All 3D printed parts mentioned were printed using an ANYCUBIC Kossel Delta Linear Plus 3D printer following the same general printing parameters as listed: Layer height: 0.1 mm, Fill density: 100 %, Print speed: 80 mm/s, Printing temperature: 210 ̵̊C, 100 % Flow, No support structures unless necessary and No platform adhesion. Poly-L-lactic acid (PLA) was used as the printing material (1.75 mm diameter eSUN PLA+ 3D filament). No additional post-print processing was required. The 3D modelling software SketchupMake2017 (v.17.2.2555) was used to design all printed parts (unless otherwise specified) and the slicing software Cura (v.15.04.2) used to prepare the design files for further 3D printing.
Bioprinter Frame (Hardware) modifications
Enclosure: The printer was enclosed using both printed and non-printed parts (Fig 1a). The side frames and mid-sections (later referred to as bioprinter frames, windows, and doors) were designed and files sent for manufacture to a Perspex laser cutting service (M&D Creations, Makhanda, South Africa) using 3 mm thickness clear Perspex sheets. The 3D printed parts consist of three separate corners.
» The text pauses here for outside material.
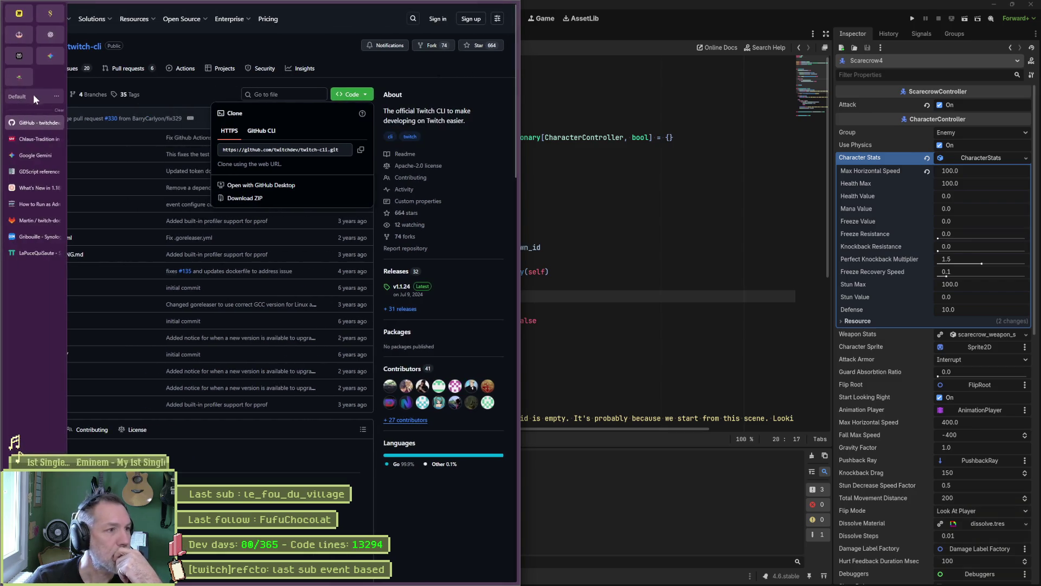
click(33, 93)
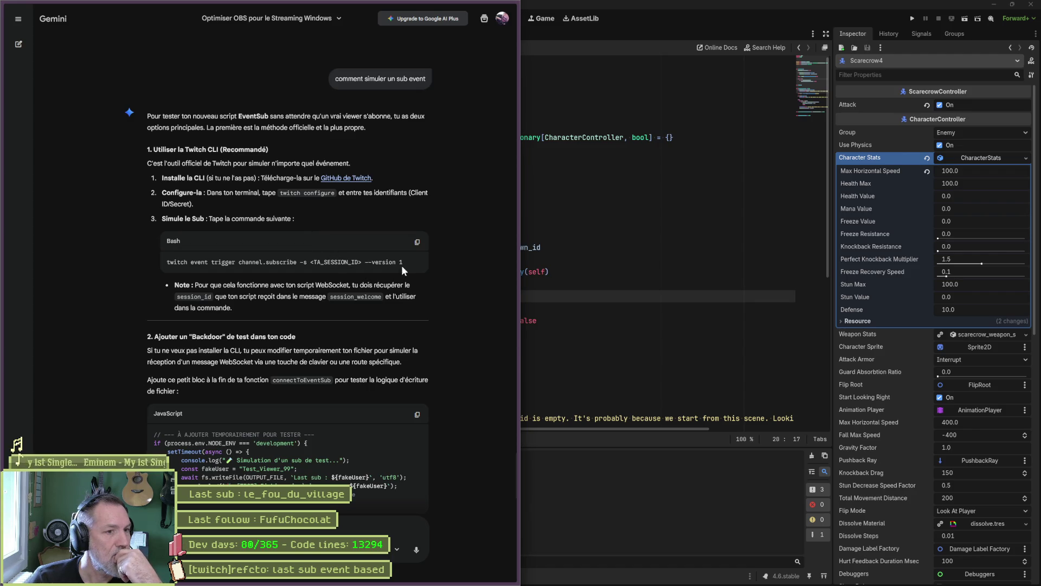
Select the 'twitch event trigger channel.subscribe' command line in Gemini's answer.
drag(401, 263, 166, 264)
Board box: The Anycubic Tri-gorilla controller board was moved from under the build plate (as per printer design) to outside the system; shown in Fig 1b. Wiring was adjusted to accommodate for the new board position. A board box was designed, and 3D printed to accommodate for the new location of the board. Furthermore, a few changes were made to the electronic board such that the hotbed power input cables and fans were removed.
Bed platform : A new bed platform was designed, and 3D printed, to hold two 220 mm diameter glass plates of 2 mm thickness (Fig 1b). The bed platform with the glass in place was designed to cover most of the base of the printer with a few openings to allow for air flow to reduce any pressure build-up.